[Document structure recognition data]
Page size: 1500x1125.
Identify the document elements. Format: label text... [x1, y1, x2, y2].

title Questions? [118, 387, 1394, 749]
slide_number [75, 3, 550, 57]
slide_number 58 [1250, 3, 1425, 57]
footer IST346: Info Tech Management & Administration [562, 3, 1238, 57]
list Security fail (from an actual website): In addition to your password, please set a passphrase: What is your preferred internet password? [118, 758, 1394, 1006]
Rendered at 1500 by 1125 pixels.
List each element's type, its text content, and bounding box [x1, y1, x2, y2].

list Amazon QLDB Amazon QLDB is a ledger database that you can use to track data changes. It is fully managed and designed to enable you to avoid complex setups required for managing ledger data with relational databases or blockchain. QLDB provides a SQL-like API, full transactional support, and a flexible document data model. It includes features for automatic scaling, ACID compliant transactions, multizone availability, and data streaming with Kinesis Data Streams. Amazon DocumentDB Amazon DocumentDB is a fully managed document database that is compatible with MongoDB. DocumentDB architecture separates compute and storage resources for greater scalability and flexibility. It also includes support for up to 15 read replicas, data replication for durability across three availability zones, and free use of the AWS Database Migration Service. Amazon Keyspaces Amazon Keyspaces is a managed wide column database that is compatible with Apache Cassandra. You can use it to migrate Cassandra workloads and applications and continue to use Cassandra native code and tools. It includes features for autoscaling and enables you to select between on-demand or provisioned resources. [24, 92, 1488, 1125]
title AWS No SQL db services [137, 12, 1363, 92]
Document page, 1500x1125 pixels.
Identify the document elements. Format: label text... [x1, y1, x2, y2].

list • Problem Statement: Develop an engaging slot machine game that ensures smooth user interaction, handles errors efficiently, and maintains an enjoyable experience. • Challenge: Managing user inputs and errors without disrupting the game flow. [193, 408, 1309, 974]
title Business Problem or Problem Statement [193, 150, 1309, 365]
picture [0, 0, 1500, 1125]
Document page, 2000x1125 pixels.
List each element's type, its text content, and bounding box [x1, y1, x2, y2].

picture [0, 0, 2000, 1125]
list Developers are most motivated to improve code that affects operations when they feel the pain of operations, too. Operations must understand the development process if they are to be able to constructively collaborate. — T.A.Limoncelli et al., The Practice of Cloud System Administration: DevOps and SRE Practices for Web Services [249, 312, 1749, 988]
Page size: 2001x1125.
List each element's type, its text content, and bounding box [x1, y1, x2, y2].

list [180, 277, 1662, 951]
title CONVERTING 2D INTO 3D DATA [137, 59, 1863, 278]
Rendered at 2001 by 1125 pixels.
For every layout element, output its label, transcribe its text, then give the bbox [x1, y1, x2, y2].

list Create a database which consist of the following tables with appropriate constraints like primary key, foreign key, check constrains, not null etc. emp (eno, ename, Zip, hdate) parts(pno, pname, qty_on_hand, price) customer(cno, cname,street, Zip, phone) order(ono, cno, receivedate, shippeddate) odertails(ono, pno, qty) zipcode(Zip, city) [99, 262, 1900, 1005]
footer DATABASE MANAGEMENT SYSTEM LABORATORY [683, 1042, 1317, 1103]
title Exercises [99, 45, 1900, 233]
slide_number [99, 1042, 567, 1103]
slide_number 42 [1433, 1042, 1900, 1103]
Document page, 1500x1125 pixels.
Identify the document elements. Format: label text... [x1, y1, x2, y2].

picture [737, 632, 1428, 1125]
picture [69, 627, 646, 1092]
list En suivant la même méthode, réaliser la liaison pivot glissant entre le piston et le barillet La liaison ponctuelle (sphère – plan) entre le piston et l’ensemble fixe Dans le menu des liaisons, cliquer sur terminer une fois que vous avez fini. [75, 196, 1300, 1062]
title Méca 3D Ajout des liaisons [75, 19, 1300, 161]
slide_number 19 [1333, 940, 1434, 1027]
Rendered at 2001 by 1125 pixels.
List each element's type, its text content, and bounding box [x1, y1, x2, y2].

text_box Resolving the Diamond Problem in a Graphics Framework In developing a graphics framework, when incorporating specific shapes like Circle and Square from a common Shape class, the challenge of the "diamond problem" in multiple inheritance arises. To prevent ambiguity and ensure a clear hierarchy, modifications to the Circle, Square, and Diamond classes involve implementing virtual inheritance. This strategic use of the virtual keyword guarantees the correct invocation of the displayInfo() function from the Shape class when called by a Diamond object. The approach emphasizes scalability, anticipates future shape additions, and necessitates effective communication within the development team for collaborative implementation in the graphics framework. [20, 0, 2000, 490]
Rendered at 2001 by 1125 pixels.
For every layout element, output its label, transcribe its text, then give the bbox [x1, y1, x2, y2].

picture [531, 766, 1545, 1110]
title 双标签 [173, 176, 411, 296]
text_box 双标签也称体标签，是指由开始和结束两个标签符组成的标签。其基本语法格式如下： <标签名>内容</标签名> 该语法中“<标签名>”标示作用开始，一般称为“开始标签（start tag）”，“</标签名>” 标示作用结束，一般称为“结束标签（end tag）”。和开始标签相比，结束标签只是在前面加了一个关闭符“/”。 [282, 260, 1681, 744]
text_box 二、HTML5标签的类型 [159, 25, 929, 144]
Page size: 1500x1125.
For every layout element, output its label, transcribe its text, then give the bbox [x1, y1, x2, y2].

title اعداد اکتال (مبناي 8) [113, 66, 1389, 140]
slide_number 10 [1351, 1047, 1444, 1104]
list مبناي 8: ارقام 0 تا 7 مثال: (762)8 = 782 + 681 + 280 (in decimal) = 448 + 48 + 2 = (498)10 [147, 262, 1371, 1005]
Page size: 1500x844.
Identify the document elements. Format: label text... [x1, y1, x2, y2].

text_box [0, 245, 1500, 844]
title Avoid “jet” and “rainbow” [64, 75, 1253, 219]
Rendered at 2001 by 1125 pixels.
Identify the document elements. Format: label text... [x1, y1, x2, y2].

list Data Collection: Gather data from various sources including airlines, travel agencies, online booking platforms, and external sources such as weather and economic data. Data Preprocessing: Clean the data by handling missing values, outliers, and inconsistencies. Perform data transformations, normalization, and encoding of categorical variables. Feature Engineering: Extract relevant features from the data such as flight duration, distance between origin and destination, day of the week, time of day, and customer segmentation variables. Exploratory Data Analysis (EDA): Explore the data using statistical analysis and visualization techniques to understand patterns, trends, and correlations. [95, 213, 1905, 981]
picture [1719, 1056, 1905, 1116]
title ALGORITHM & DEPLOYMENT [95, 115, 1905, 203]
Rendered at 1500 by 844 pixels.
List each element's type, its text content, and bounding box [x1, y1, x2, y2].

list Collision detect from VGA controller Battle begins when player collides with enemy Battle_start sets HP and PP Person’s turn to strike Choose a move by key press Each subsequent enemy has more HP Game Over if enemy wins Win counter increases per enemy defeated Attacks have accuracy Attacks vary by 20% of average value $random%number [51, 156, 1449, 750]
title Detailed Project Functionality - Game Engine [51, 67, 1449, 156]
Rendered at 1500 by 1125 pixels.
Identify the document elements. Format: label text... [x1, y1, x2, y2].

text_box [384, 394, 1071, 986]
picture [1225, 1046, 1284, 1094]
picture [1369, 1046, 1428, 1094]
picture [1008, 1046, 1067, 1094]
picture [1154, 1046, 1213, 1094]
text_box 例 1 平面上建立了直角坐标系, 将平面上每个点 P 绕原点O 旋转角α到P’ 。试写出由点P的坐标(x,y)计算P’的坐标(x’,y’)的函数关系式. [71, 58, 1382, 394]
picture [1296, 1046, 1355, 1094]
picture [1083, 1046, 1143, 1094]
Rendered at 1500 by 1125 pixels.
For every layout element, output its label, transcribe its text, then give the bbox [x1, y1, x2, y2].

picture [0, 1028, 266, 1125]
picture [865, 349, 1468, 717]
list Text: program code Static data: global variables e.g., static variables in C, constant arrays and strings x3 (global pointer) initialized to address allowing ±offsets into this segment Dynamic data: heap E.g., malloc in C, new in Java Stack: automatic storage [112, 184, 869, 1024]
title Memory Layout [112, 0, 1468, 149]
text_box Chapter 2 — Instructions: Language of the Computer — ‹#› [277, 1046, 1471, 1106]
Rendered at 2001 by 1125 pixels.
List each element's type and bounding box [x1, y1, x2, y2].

*TASK TO COMPLETE*: Given the data above, transcribe exactly the lines from the one containing "slide_number [75, 3, 550, 57]" down to the one containing "Document page, 2000x1125 pixels.", and no others.

*RESPONSE BELOW*:
slide_number [75, 3, 550, 57]
slide_number 58 [1250, 3, 1425, 57]
footer IST346: Info Tech Management & Administration [562, 3, 1238, 57]
list Security fail (from an actual website): In addition to your password, please set a passphrase: What is your preferred internet password? [118, 758, 1394, 1006]
Rendered at 1500 by 1125 pixels.
List each element's type, its text content, and bounding box [x1, y1, x2, y2].

list Amazon QLDB Amazon QLDB is a ledger database that you can use to track data changes. It is fully managed and designed to enable you to avoid complex setups required for managing ledger data with relational databases or blockchain. QLDB provides a SQL-like API, full transactional support, and a flexible document data model. It includes features for automatic scaling, ACID compliant transactions, multizone availability, and data streaming with Kinesis Data Streams. Amazon DocumentDB Amazon DocumentDB is a fully managed document database that is compatible with MongoDB. DocumentDB architecture separates compute and storage resources for greater scalability and flexibility. It also includes support for up to 15 read replicas, data replication for durability across three availability zones, and free use of the AWS Database Migration Service. Amazon Keyspaces Amazon Keyspaces is a managed wide column database that is compatible with Apache Cassandra. You can use it to migrate Cassandra workloads and applications and continue to use Cassandra native code and tools. It includes features for autoscaling and enables you to select between on-demand or provisioned resources. [24, 92, 1488, 1125]
title AWS No SQL db services [137, 12, 1363, 92]
Document page, 1500x1125 pixels.
Identify the document elements. Format: label text... [x1, y1, x2, y2].

list • Problem Statement: Develop an engaging slot machine game that ensures smooth user interaction, handles errors efficiently, and maintains an enjoyable experience. • Challenge: Managing user inputs and errors without disrupting the game flow. [193, 408, 1309, 974]
title Business Problem or Problem Statement [193, 150, 1309, 365]
picture [0, 0, 1500, 1125]
Document page, 2000x1125 pixels.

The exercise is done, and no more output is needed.